Mechanisms of Malabsorption in Amyloidosis: Chronic Inflammation is Not a Direct Mechanism
Chronic inflammation is not a direct mechanism by which amyloidosis causes malabsorption. 1
Established Mechanisms of Malabsorption in Amyloidosis
Amyloidosis can lead to malabsorption through several well-documented pathophysiological mechanisms:
Defective Enterocyte Function
- Amyloid deposits directly impair enterocyte function by infiltrating the intestinal mucosa
- This directly compromises the absorption of nutrients across the intestinal epithelium 1
Lymphangiectasis
- Amyloid deposition in lymphatic vessels leads to lymphangiectasis
- This disrupts lymphatic drainage and impairs fat absorption, contributing to steatorrhea 2
Dysmotility
- Amyloid infiltration of the muscularis propria and autonomic nerves causes decreased GI motility
- This leads to symptoms like early satiety, nausea, and altered transit time
- Pseudo-obstruction from severe dysmotility carries a particularly grave prognosis and often doesn't respond to pro-motility agents 1, 2
Bacterial Overgrowth
- Secondary to dysmotility, bacterial overgrowth further exacerbates malabsorption
- Often requires antibiotic treatment such as rifaximin, metronidazole, or ciprofloxacin 1
Why Chronic Inflammation is Not a Direct Mechanism
While chronic inflammation is associated with secondary (AA) amyloidosis as a causative factor 3, it is not itself a direct mechanism by which amyloidosis causes malabsorption.
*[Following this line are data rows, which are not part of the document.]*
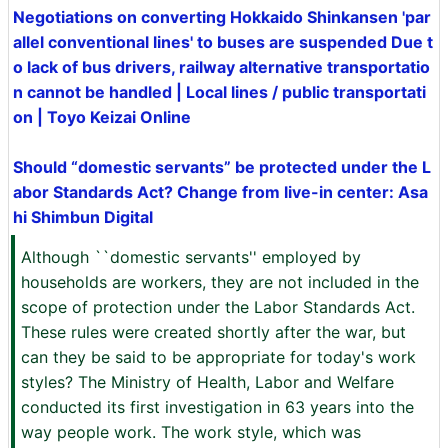
Negotiations on converting Hokkaido Shinkansen 'par
allel conventional lines' to buses are suspended Due t
o lack of bus drivers, railway alternative transportatio
n cannot be handled | Local lines / public transportati
on | Toyo Keizai Online
Should “domestic servants” be protected under the L
abor Standards Act? Change from live-in center: Asa
hi Shimbun Digital
Although ``domestic servants'' employed by
households are workers, they are not included in the
scope of protection under the Labor Standards Act.
These rules were created shortly after the war, but
can they be said to be appropriate for today's work
styles? The Ministry of Health, Labor and Welfare
conducted its first investigation in 63 years into the
way people work. The work style, which was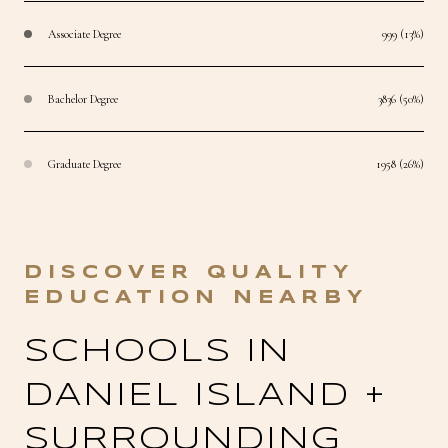
Associate Degree
999 (13%)
Bachelor Degree
3836 (50%)
Graduate Degree
1958 (26%)
SCHOOLS IN
DANIEL ISLAND +
SURROUNDING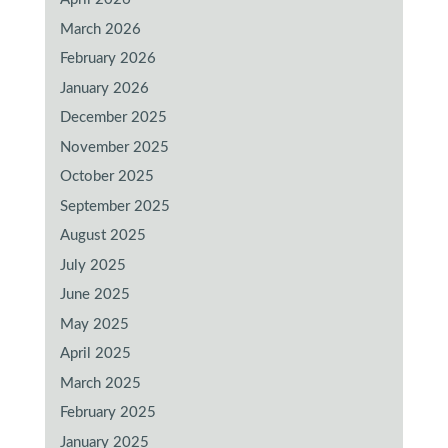
March 2026
February 2026
January 2026
December 2025
November 2025
October 2025
September 2025
August 2025
July 2025
June 2025
May 2025
April 2025
March 2025
February 2025
January 2025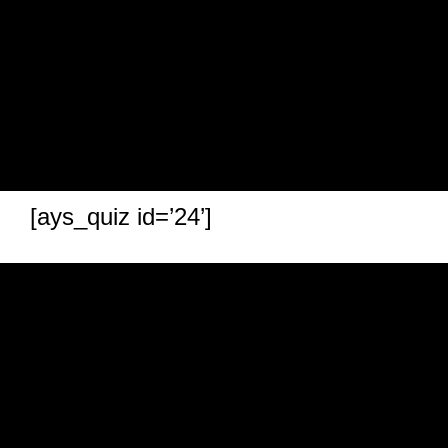
[ays_quiz id=’24’]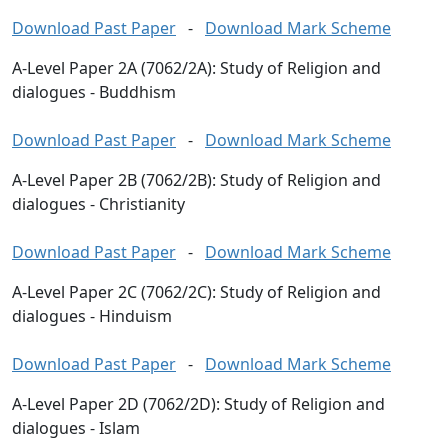
Download Past Paper
-
Download Mark Scheme
A-Level Paper 2A (7062/2A): Study of Religion and
dialogues - Buddhism
Download Past Paper
-
Download Mark Scheme
A-Level Paper 2B (7062/2B): Study of Religion and
dialogues - Christianity
Download Past Paper
-
Download Mark Scheme
A-Level Paper 2C (7062/2C): Study of Religion and
dialogues - Hinduism
Download Past Paper
-
Download Mark Scheme
A-Level Paper 2D (7062/2D): Study of Religion and
dialogues - Islam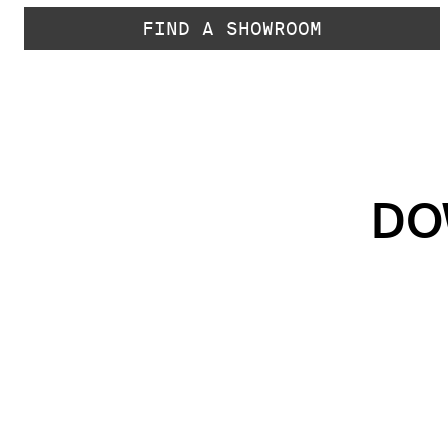
FIND A SHOWROOM
DO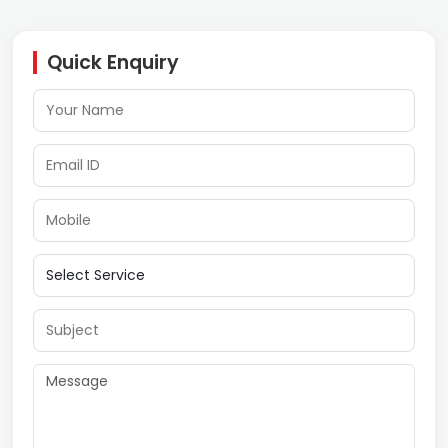
Quick Enquiry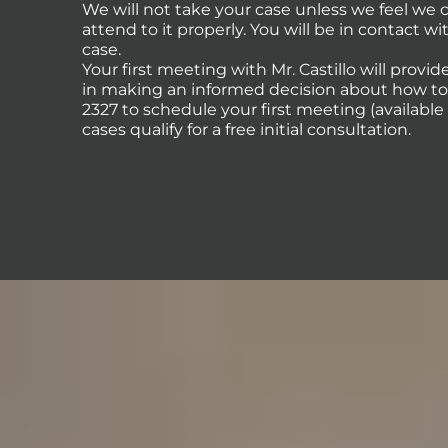
We will not take your case unless we feel we
attend to it properly. You will be in contact 
case.
Your first meeting with Mr. Castillo will provi
in making an informed decision about how to p
2327 to schedule your first meeting (availabl
cases qualify for a free initial consultation.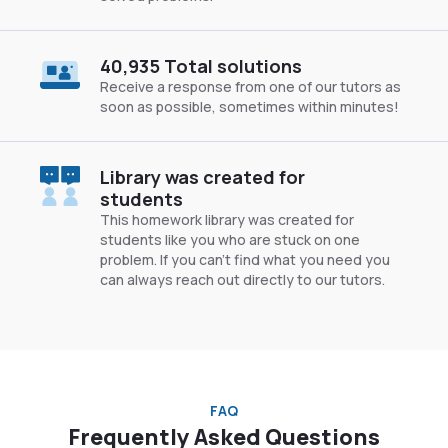
40,935 Total solutions
Receive a response from one of our tutors as
soon as possible, sometimes within minutes!
Library was created for
students
This homework library was created for
students like you who are stuck on one
problem. If you can’t find what you need you
can always reach out directly to our tutors.
FAQ
Frequently Asked Questions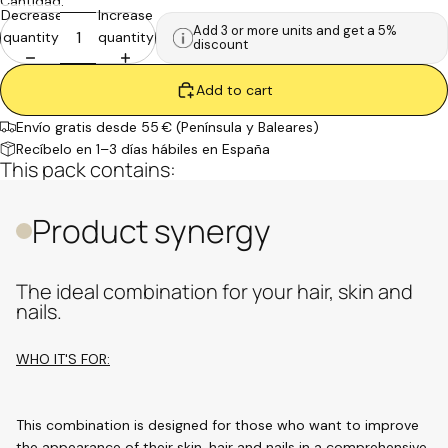
Cantidad:
Decrease
Increase
Add 3 or more units and get a 5%
quantity
quantity
discount
Add to cart
Envío gratis desde 55 € (Península y Baleares)
Recíbelo en 1–3 días hábiles en España
This pack contains:
Product synergy
The ideal combination for your hair, skin and
nails.
WHO IT'S FOR:
This combination is designed for those who want to improve
the appearance of their skin, hair and nails in a comprehensive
Rather:
- Chronic inflammation leads to overproduction of serum amyloid A (SAA) protein by the liver
- This overproduction results in amyloid deposition in tissues
- It is the physical presence of amyloid deposits (not the inflammation itself) that causes malabsorption through the mechanisms listed above 3
Clinical Implications
Understanding the correct mechanisms of malabsorption in amyloidosis guides appropriate management:
- For dysmotility: Prokinetic agents like metoclopramide or prucalopride may help 1
- For bacterial overgrowth: Targeted antibiotic therapy 1
- For nutritional deficiencies: Supplements, calorie-dense shakes, or parenteral nutrition in severe cases 1
- For diarrhea: Opioid receptor agonists like loperamide 1
Common Pitfalls in Management
- Misattributing malabsorption to inflammation rather than addressing the actual mechanisms
- Failing to recognize amyloidosis in patients with proteinuria, cardiomyopathy, hepatomegaly, neuropathy, weight loss, and GI symptoms 2
- Relying solely on measurement of organ function to monitor treatment response, when scintigraphy with serum amyloid P component may better demonstrate regression of amyloid deposits 4
The key distinction is that while chronic inflammation may cause amyloidosis (particularly AA type), the malabsorption in amyloidosis results from the physical effects of amyloid deposition rather than from inflammatory processes themselves.